Увы! Разве могла она погасить в своем сердце вспыхнувшую любовь, оттолкнуть его, заявив, что он ей не мил, что она не желает его видеть и умоляет его пробыть до конца отпуска в Бате, не появляться в Уэзербери и не встречаться с ней?
Как это было бы ужасно! Все же она допускала такой выход, позволяя себе, однако, по-девичьи помечтать о том, какая счастливая выпала бы ей доля, если бы Трой был на месте Болдвуда и стезя любви совпала со стезей долга. Потом она принималась терзаться мыслью, что Трой позабыл ее и стал возлюбленным другой. Ведь она поняла натуру Троя, и ее пугало его непостоянство; но, на беду, ее любовь не ослабевала при мысли, что он ее разлюбит, напротив, от этого он становился ей еще дороже.
Внезапно она вскочила на ноги. Она должна поскорей с ним увидеться! Она станет умолять его, чтобы он помог ей развязать этот узел! Писать ему в Бат уже было поздно, да он и не послушался бы ее!
Упустила ли Батшеба из виду тот факт, что рука возлюбленного никак не может служить опорой, когда принято решение расстаться с ним? Или же она лукавила сама с собою, с замиранием сердца помышляя о том, что, приехав для рокового объяснения, во всяком случае, сможет лишний раз с ним повидаться?
Уже совсем стемнело, было около десяти часов. Чтобы осуществить свой замысел, ей оставалось одно: отказаться от посещения Лидди в Иелбери, вернуться на ферму в Уэзербери, запрячь лошадь в двуколку и помчаться в Бат. Сперва она сильно колебалась: путь был чрезвычайно утомительный даже для сильной лошади, и она не представляла себе, что расстояние так велико. Вдобавок рискованно было ехать девушке ночью одной.
Неужели же ей отправиться к Лидди и не вмешиваться в дальнейший ход событий? Нет, нет! Она должна действовать! Батшебой овладело лихорадочное возбуждение, и она уже не внимала гласу благоразумия. Она повернула назад, к селению.
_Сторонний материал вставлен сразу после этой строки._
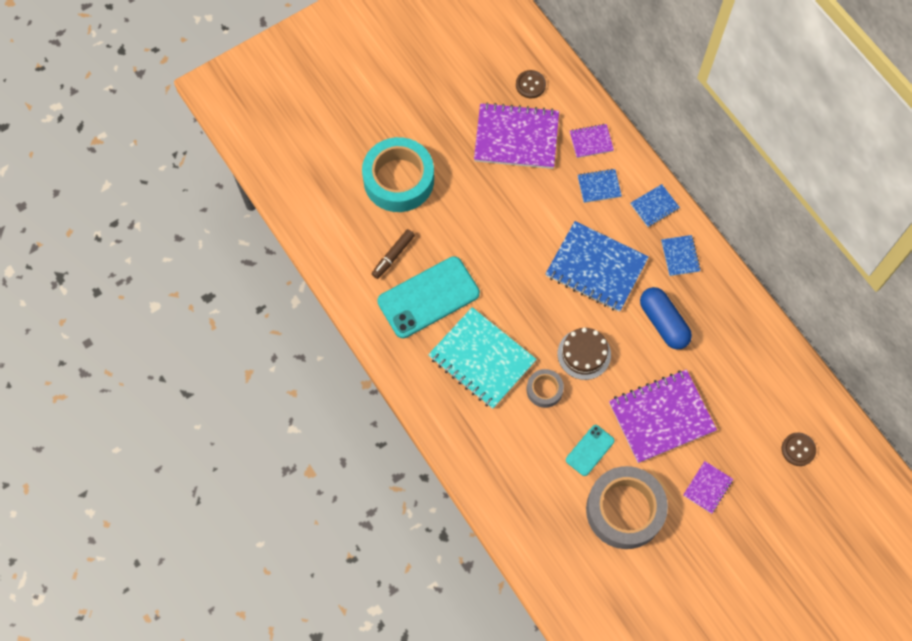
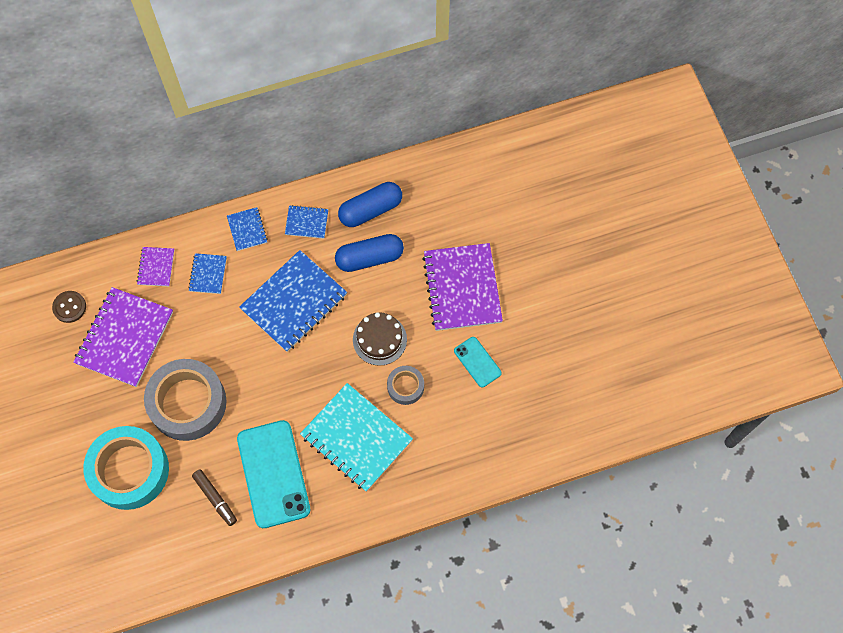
camera: 75 degrees left, 0 degrees up
(482, 359) = (356, 438): turquoise notebook -> turquoise notebook turned 75 degrees clockwise
(624, 510) = (543, 347): grey tape -> grey tape (188, 403)
(707, 487) = (540, 269): purple notebook -> none
(714, 310) = (370, 210): none -> blue capsule
(798, 449) = (524, 182): brown button -> none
Шла она медленно, ей не хотелось появляться в Уэзербери, пока его обитатели не лягут спать, к тому же она боялась попасться на глаза Болдвуду. План ее был таков: за ночь добраться до Бата, утром повидаться с сержантом Троем, пока он еще не выехал к ней, расстаться с ним навсегда, потом дать отдохнуть лошади (а самой выплакаться) и на следующий день спозаранку пуститься в обратный путь. Она надеялась, что Красотка к вечеру благополучно довезет ее до Иелбери, а оттуда она в любое время вместе с Лидди вернется в Уэзербери. Таким образом, никто не узнает, что она побывала в Бате.
Вот что задумала Батшеба. Однако она не знала местности, так как еще недавно здесь поселилась, – в действительности расстояние до Бата было чуть ли не вдвое больше, чем она воображала. Мы уже видели, как она начала осуществлять свое намерение.
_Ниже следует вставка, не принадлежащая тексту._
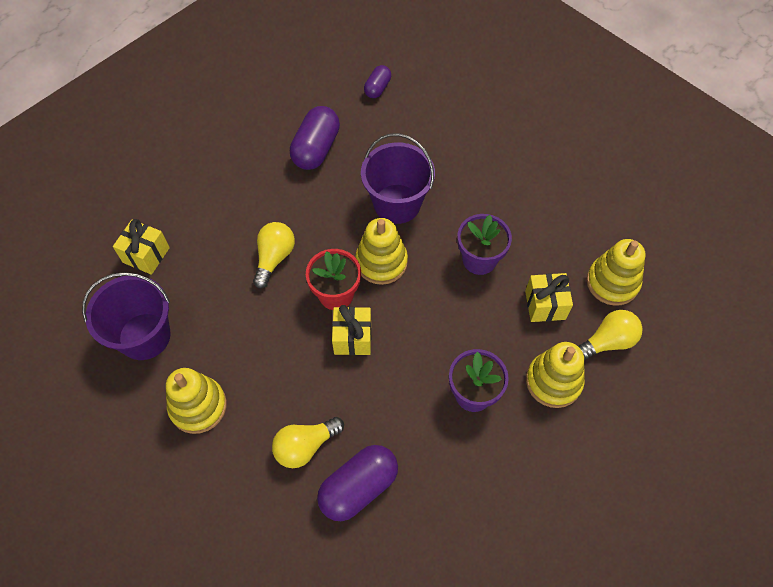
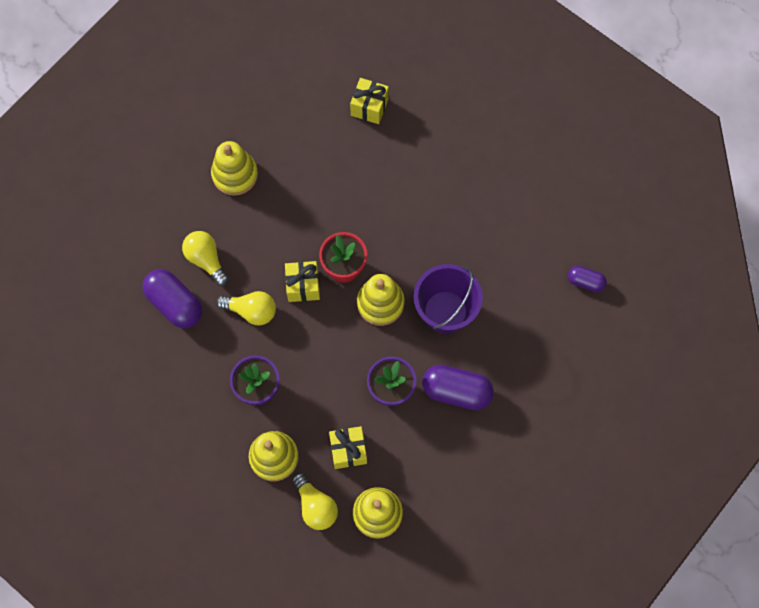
camera: 85 degrees right, 10 degrees up
(144, 336) = (293, 122): purple bucket -> none
(274, 258) = (376, 211): yellow light bulb -> yellow light bulb (251, 311)
(316, 149) = (501, 232): purple capsule -> purple capsule (456, 391)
Миновала неделя, а от Батшебы все не было вестей; на ферме все были в полном недоумении.
Но вот хозяйка уведомила Мэриен, что дела задерживают ее в Бате, но на следующей неделе она надеется вернуться домой.
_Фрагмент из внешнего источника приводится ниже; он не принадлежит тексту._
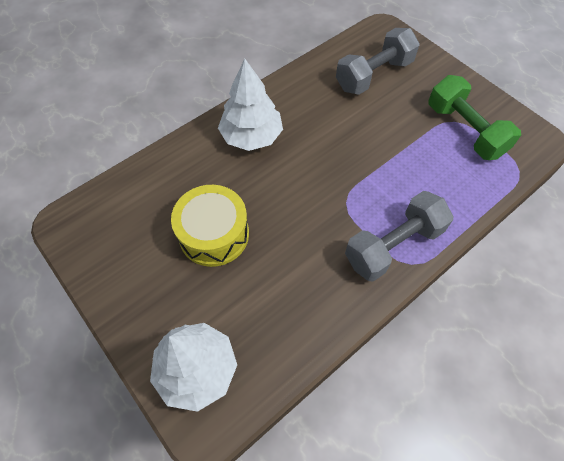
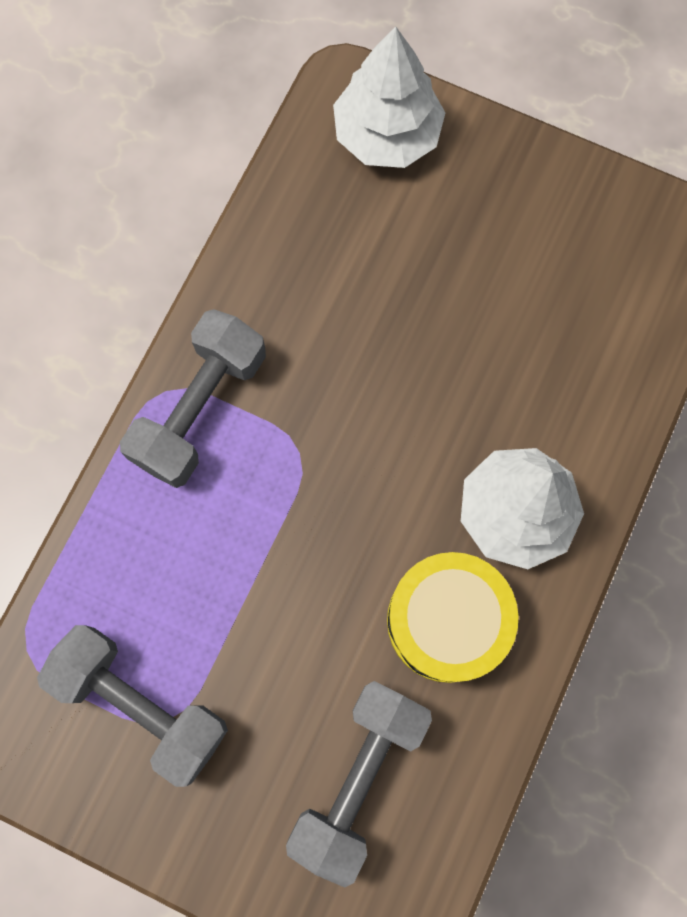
camera: 155 degrees right, 15 degrees up
(214, 234) = (471, 310): yellow drum -> yellow drum (447, 620)
(464, 130) = (141, 703): green dumbbell -> grey dumbbell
Прошла еще неделя. Началась уборка овса, и все работники трудились в поте лица под ослепительно синим небом, какое бывает в День урожая. Воздух дрожал от зноя, и к полудню тени становились совсем короткими. В комнатах тишину нарушало только жужжание тяжелых, отливавших синевой мух, а на поле слышно было, как звякают косы, когда их точат, как при каждом взмахе тяжело падают стройные, янтарно-желтые стебли овса и, сталкиваясь, шуршат усатые колосья. Косцы изнемогали от жажды и то и дело прикладывались к бутылкам и флягам с сидром. Пот ручейками стекал у них по лбу и по щекам. Земля томилась от засухи.